Un nome, una persona, una presenza sfortunatamente sempre costante. Una sorta di fantasma il cui tenebroso ricordo riaffiorava di tanto in tanto.
-Liam. –
Non avrei saputo dire se la mia si trattasse di una domanda, o di una risposta.
Sicuramente, era un problema.
Mike scosse il capo, con fare disinvolto, come per rassicurarmi.
-I miei avvocati si occuperanno di tutto. – mi spiegò, pacato.
A quelle parole mi fermai al centro della sala e lo fissai terrorizzata.
-No! – esclamai, in preda al panico.
Michael non capì. Continuò a squadrarmi spaesato.
-Liam è una persona alla quale non importano le vie legali. Appena conoscerà il tuo nome, appena saprà chi sei, ti darà la caccia. Sfonderà i cancelli di Neverland, se necessario. Non lo permetterò. Non posso lasciare che rovini la vita a te e alla tua famiglia. – osservai, figurandomi la scena e rabbrividendo solo al pensiero. Liam era ricco, potente ed influente. Ma, soprattutto, sapeva essere dannatamente testardo e sfrontato: per lui non c’era assolutamente alcuna differenza tra il Re del Pop e un passante che incrociava per caso per strada e che involontariamente andava a sbattergli contro. Avrebbe disintegrato entrambi, anche solo per capriccio.

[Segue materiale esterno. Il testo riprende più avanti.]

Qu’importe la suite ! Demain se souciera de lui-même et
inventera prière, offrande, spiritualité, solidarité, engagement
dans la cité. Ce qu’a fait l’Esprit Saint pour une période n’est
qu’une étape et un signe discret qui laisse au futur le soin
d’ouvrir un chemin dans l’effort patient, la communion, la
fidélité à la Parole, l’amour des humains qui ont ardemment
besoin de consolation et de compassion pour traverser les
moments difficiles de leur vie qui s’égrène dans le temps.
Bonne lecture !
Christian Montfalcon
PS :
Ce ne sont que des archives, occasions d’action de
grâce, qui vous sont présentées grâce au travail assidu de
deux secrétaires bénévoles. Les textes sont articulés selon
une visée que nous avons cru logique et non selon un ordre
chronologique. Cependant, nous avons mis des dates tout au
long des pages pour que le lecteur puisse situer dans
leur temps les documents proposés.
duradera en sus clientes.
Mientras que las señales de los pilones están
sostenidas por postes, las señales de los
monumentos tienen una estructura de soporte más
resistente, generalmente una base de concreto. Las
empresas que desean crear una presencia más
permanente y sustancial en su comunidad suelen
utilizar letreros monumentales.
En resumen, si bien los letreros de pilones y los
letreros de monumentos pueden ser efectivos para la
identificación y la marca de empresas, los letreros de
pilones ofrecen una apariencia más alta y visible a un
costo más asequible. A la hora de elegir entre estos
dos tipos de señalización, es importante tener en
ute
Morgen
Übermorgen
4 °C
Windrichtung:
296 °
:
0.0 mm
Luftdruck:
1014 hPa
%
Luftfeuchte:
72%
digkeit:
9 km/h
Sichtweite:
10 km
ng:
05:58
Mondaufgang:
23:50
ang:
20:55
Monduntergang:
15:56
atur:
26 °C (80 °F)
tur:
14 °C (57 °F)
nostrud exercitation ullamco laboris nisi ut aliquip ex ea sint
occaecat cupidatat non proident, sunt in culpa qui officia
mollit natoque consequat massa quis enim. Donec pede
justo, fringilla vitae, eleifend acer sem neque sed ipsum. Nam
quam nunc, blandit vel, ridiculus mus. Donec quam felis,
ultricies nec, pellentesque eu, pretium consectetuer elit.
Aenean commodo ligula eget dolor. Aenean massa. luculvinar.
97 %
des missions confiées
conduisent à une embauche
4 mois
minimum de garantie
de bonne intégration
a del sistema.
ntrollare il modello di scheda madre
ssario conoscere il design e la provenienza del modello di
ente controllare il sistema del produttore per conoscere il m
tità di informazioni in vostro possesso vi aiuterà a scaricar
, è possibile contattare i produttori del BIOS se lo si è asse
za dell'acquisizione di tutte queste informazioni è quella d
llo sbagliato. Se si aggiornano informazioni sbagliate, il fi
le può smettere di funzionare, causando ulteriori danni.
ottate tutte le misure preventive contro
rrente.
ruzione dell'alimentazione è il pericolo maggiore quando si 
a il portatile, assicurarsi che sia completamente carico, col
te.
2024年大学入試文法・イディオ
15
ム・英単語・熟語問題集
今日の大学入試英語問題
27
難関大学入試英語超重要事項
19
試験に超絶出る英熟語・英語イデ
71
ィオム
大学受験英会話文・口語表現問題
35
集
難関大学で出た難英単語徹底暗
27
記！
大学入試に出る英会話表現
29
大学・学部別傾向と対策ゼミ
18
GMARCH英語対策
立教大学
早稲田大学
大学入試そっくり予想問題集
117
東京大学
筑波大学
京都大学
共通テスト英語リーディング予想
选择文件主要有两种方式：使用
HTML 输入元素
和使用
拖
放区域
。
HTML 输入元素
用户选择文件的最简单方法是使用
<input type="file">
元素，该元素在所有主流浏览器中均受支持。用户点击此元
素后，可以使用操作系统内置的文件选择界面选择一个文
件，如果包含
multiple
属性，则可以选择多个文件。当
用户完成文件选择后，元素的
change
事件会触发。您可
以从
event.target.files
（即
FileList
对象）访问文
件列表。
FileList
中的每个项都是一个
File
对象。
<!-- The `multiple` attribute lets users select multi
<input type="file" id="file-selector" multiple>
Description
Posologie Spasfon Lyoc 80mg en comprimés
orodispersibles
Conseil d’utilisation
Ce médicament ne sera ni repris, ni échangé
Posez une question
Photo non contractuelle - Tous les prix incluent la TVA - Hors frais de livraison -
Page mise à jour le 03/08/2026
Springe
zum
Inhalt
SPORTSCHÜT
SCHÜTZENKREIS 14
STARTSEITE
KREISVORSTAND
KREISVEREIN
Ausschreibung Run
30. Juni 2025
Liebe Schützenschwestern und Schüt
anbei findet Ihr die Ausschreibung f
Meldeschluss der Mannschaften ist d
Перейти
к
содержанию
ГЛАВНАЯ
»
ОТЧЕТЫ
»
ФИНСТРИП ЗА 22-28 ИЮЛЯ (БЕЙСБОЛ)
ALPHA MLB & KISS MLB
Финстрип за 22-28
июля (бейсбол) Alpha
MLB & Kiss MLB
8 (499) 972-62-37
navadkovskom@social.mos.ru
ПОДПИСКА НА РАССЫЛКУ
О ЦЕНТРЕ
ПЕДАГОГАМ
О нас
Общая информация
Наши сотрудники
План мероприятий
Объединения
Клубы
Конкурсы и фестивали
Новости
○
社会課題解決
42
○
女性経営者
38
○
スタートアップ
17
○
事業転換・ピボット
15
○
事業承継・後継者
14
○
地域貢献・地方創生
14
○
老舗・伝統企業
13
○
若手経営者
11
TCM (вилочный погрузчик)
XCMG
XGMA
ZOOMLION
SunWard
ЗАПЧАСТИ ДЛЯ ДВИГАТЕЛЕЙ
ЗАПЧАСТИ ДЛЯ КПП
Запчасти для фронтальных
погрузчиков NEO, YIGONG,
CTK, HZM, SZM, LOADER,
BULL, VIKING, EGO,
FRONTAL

Michael fece una risatina nervosa.
-Ho una falange di guardie del corpo in stile presidenziale. Credi che non riusciranno a difendermi adeguatamente? A questo punto, allora, dovrei licenziarli. – ironizzò, ma il suo sguardo rimaneva serio e freddo.
Non ne compresi subito il motivo, ma poi intuii che forse il mio comportamento e le mie risposte evasive potevano avergli dato l’impressione sbagliata. Credeva dunque che cercassi di cambiare discorso ad ogni costo, pur di non sposarlo?
Badai subito a scacciare dalla sua testa quest’idea assurda.
-Mike, io ti amo. – sussurrai, sincera, e sicuramente non poteva dubitarne.
-Allora sposami. – mi pregò, alzandosi anche lui dal divano e muovendo lentamente qualche passo verso di me.
Riuscii ad avvertire la tensione e la speranza nella sua voce.
E allora tutto riacquistò un ordine.
Io amavo quell’uomo. E lui voleva una vita con me. Questo bastava.
In un secondo momento, ci saremmo occupati anche del resto del mondo. Ma per ora esistevamo solo noi due.